Clone Wars Gambit: Siege Read online

Page 5


  Slowly, Yoda turned. “Your investigation into leaked classified information, Senator. Concluded, is it?”

  The Jedi Master knew perfectly well that it wasn’t. So far every discreetly pursued avenue of inquiry had run into a dead end. Weeks after beginning the investigation they were no closer to learning who was behind the worrying security breaches in divisions up to and including the Republic’s executive branch.

  It was but one of the things that kept him from sleeping well at night.

  “I appreciate the sensitivity of the situation, Master Yoda, but we can’t leave Palpatine in the dark much longer,” Bail said. “For one thing I’m answerable to him—and if he learns from another source what’s going on he’s going to want to know why I didn’t brief him.”

  “If told he is that I requested your silence, no action against you will the Supreme Chancellor take,” Yoda said firmly. “Understand he does that precedence the Jedi have in matters like this.”

  “Your support is always welcome, Master Yoda, I hope you know that—but in this case I’m not certain it would help. Palpatine has to believe he can trust me. The moment I lose his trust I’ll lose my position, and at the risk of sounding arrogant, I think it’s vital that I stay where I am, doing my job.”

  “Arrogant you are not, Senator,” said Yoda, with another rap of his gimer stick on the parquetry floor. “Without doubt you are needed.” Sighing heavily, he rubbed his chin. “When heard from Obi-Wan we have—and when told us Doctor Netzl has whether or not an antidote for Durd’s bioweapon he can create—then to Supreme Chancellor Palpatine we will go.”

  “And when he demands an explanation for why we didn’t tell him any of this sooner?”

  “Remind him we will that closely is he watched by our Republic’s enemies,” said Yoda, his eyes narrowed. “Sense hidden truths, they can, therefore silent we remained on this new threat.”

  As explanations went, it sounded plausible.

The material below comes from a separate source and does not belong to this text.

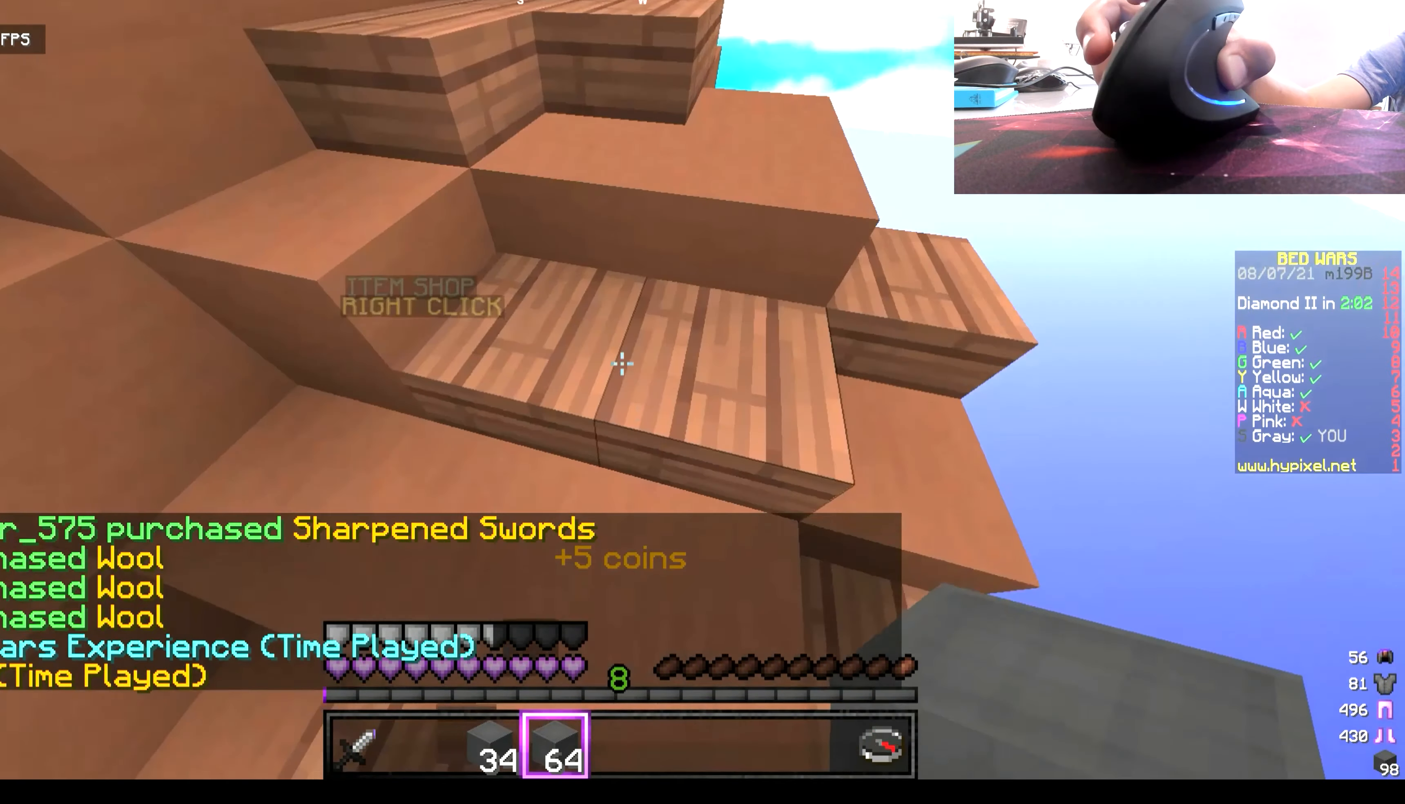
{"keys": ["w"], "mouse": [], "events": [[267, "w", "down"]]}
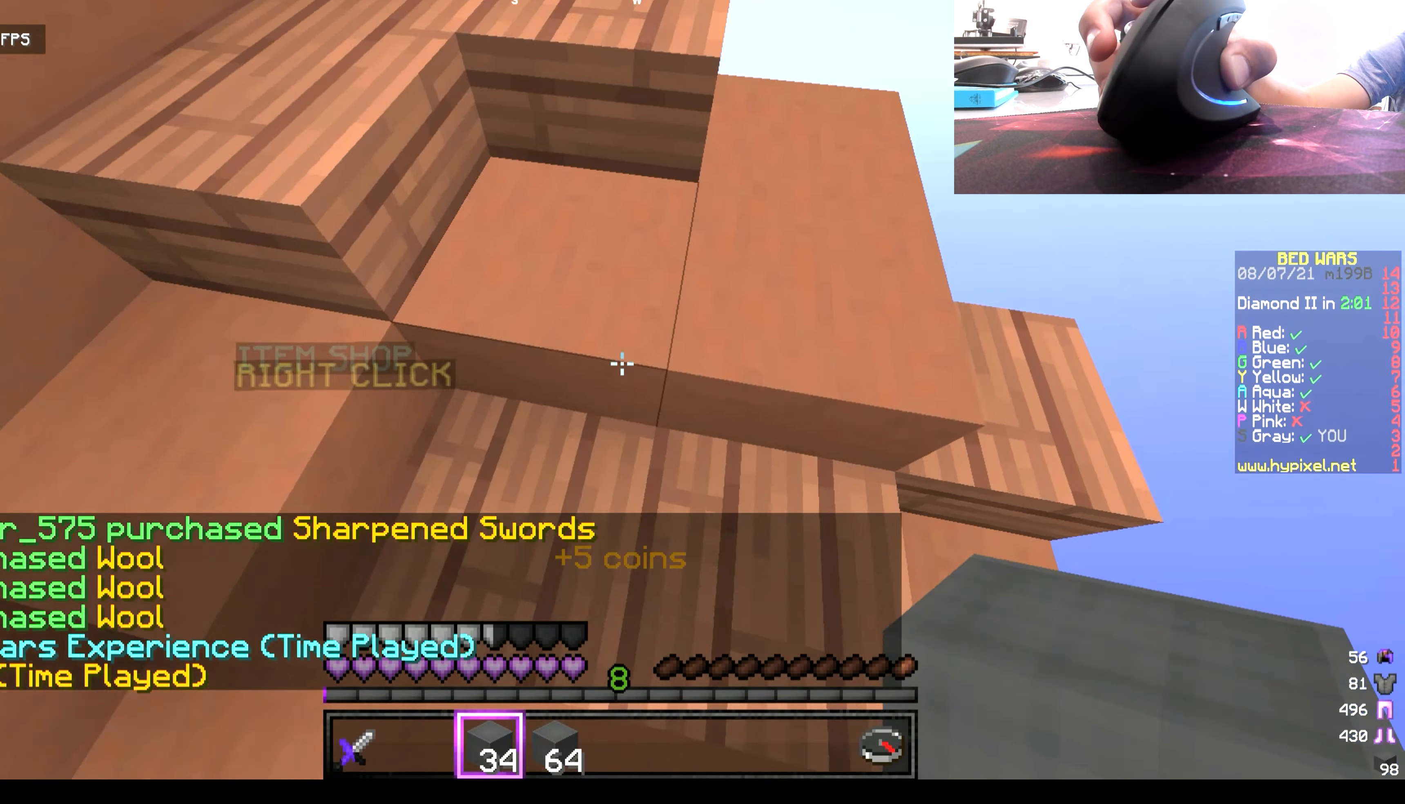
{"keys": [], "mouse": [], "events": [[200, "w", "up"], [300, "mouse_right", "down"], [467, "mouse_right", "up"]]}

Now if only he thought Palpatine would buy it.

  “Even if he does accept our reasoning, he’ll be furious. You do know that?”

  Yoda shrugged, supremely indifferent. “Care for his anger, should I, when countless lives we seek to save?”

  “No, Master. Of course not.”

  “Then care will I not, Senator.” The merest glimmer of a smile. “And neither should you.”

  Mostly reassured, Bail took his leave of Yoda and returned to the Senate. Three floors of the enormous complex were given over to courtesy offices for visiting government officials. That was where he found Padmé, and joined her to compare facts and figures for the pre-vote debate.

  “Except I’ll be voting by proxy,” she said, passing him her preliminary assessment and taking his to read in return. “Queen Jamillia’s asked me to mediate a dispute between Naboo’s Artisans’ Guild and the Bonadan Silver Sand Consortium. They’ve raised their prices again, and the glassblowers are about ready to declare war.”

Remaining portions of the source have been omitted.